Татьяна Петровна, действительно, задумчиво опустив голову, шла мимо калитки, выходившей на двор.
Нищий подошел к этой калитке.
Его поразило бледное, исхудалое, с следами слез лицо молодой девушки.
«Что-нибудь, да случилось здесь вчера? – пронеслось в его голове. :– Не Иннокентий ли Антипович, узнав, что Борис Иванович вернулся из России и прибыл в Завидово, сделал ей внушение, чтобы она и не смела думать о молодом инженере? Значит, она его любит!»
Эта мысль успокоила его.
Татьяна Петровна, подняв глаза, увидала своего «старого друга», как она называла Ивана, и, отворив калитку, позвала его в сад.
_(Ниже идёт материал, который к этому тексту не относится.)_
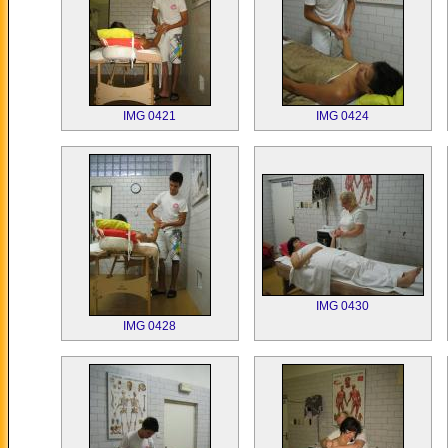
IMG 0421
IMG 0424
IMG 0430
IMG 0428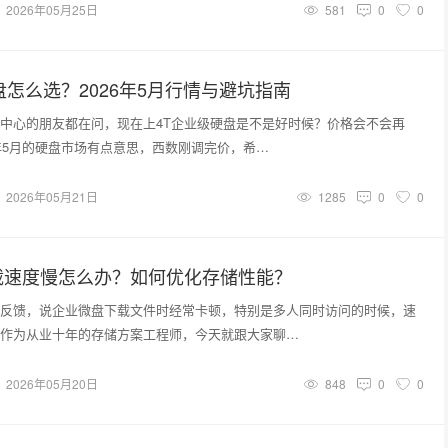
2026年05月25日
581
0
0
盘怎么选？2026年5月行情与避坑指南
中心的朋友都在问，现在上4T企业级硬盘是不是好时候？价格会不会再
6年5月的硬盘市场有点意思，西数刚调完价，希…
2026年05月21日
1285
0
0
载速度慢怎么办？如何优化存储性能？
反馈，说企业微盘下载文件时经常卡顿，特别是多人同时访问的时候，速
作为从业十年的存储方案工程师，今天就跟大家聊…
2026年05月20日
848
0
0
Он вошел, плотно затворив за собою калитку.
– Здравствуйте, барышня, Татьяна Петровна!.. Мне сейчас на кухне сказали, что вы вчера были нездоровы, да я и сам вижу, что на вас и сегодня лица нет… Что с вами, касаточка? Поведайте старику ваше горе.
Вместо ответа она опустилась на садовую скамейку, у которой стояла, и зарыдала. Иван подошел ближе.
– Не идет ли дело о том молодом инженере, которого вы с полгода тому назад встречали в К. и который теперь вернулся из Петербурга и живет в Завидове?
– Он вернулся… Откуда ты это знаешь? – встрепенулась она. Заглохшее было чувство вновь при воспоминании о нем затеплилось в ее душе.
– Очень просто, я вчера виделся с ним и узнал, что он продолжает вас любить искренно и горячо…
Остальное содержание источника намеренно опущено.